SociRank: Identifying and Ranking Prevalent News Topics Using Social Media Factors

Abstract:

Mass media sources, specifically the news media, have traditionally informed us of daily events. In modern times, social media services such as Twitter provide an enormous amount of user-generated data, which have great potential to contain informative news-related content. For these resources to be useful, we must find a way to filter noise and only capture the content that, based on its similarity to the news media, is considered valuable. However, even after noise is removed, information overload may still exist in the remaining data—hence, it is convenient to prioritize it for consumption. To achieve prioritization, information must be ranked in order of estimated importance considering three factors. First, the temporal prevalence of a particular topic in the news media is a factor of importance, and can be considered the media focus (MF) of a topic. Second, the temporal prevalence of the topic in social media indicates its user attention (UA). Last, the interaction between the social media users who mention this topic indicates the strength of the community discussing it, and can be regarded as the user interaction (UI) toward the topic. We propose an unsupervised framework—SociRank—which identifies news topics prevalent in both social media and the news media, and then ranks them by relevance using their degrees of MF, UA, and UI. Our experiments show that SociRank improves the quality and variety of automatically identified news topics.

Existing system:

The Internet, being a free and open forum for information exchange, has recently seen a fascinating phenomenon known as social media. In social media, regular, non journalist users are able to publish unverified content and express their interest in certain events.

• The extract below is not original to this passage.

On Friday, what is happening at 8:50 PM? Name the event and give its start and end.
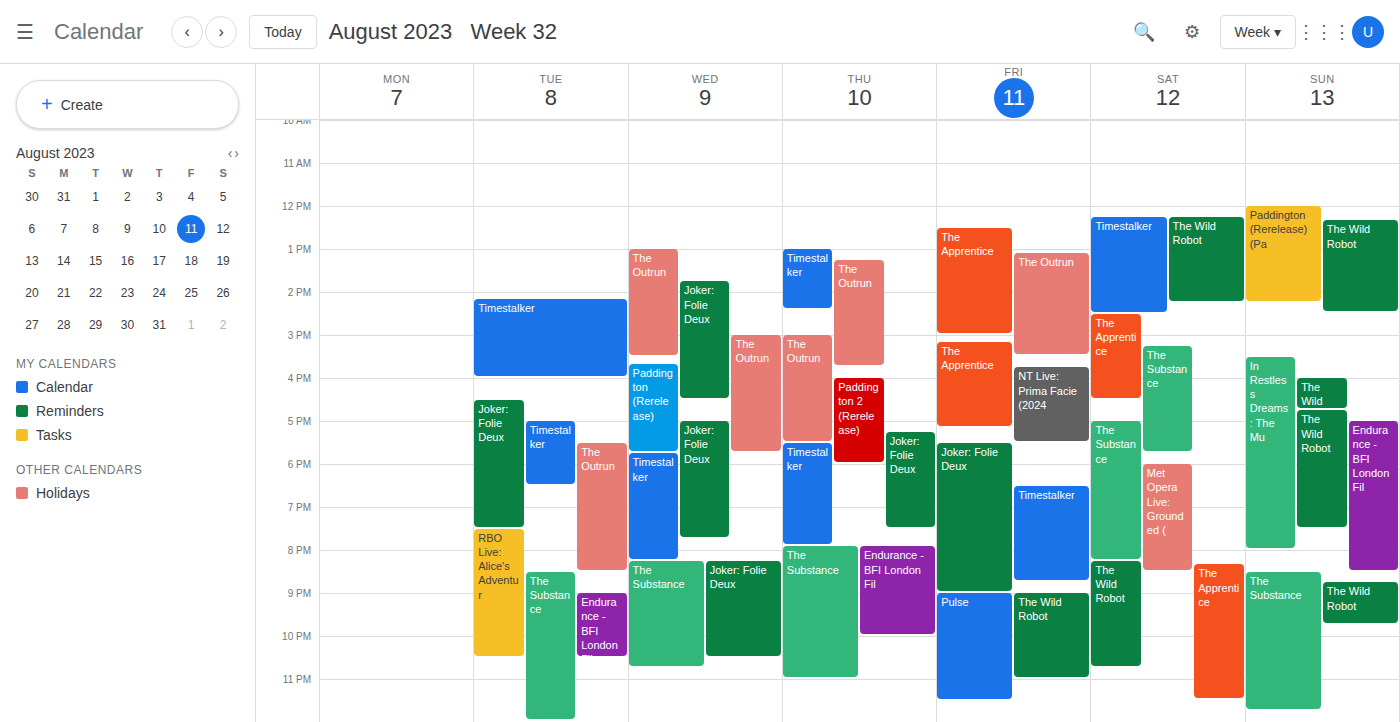
"Joker: Folie Deux", 5:30 PM to 9:00 PM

Topic modeling is, in essence, the discovery of “topics” in text corpora by clustering together frequently co-occurring words. This approach, however, misses out in the temporal component of prevalent topic detection, that is, it does not take into account how topics change with time. Furthermore, topic modeling and other topic detection techniques do not rank topics according to their popularity by taking into account their prevalence in both news media and social media

DISADVANTAGE:

Microblogs have become one of the most popular social media outlets. One micro blogging service in particular, Twitter, is used by millions of people around the world, providing enormous amounts of user-generated data. One may assume that this source potentially contains information with equal or greater value than the news media, but one must also assume that because of the unverified nature of the source, much of this content is useless. For social media data to be of any use for topic identification, we must find a way to filter uninformative information and capture only information which, based on its content similarity to the news media, may be considered useful or valuable.

Proposed system:

We propose an unsupervised system—SociRank—which effectively identifies news topics that are prevalent in both social media and the news media, and then ranks them by relevance using their degrees of MF, UA, and UI. Even though this paper focuses on news topics, it can be easily adapted to a wide variety of fields, from science and technology to culture and sports. To the best of our knowledge, no other work attempts to employ the use of either the social media interests of users or their social relationships to aid in the ranking of topics. Moreover, SociRank undergoes an empirical framework, comprising and integrating several techniques, such as keyword extraction, measures of similarity, graph clustering, and social network analysis. The effectiveness of our system is validated by extensive controlled and uncontrolled experiments.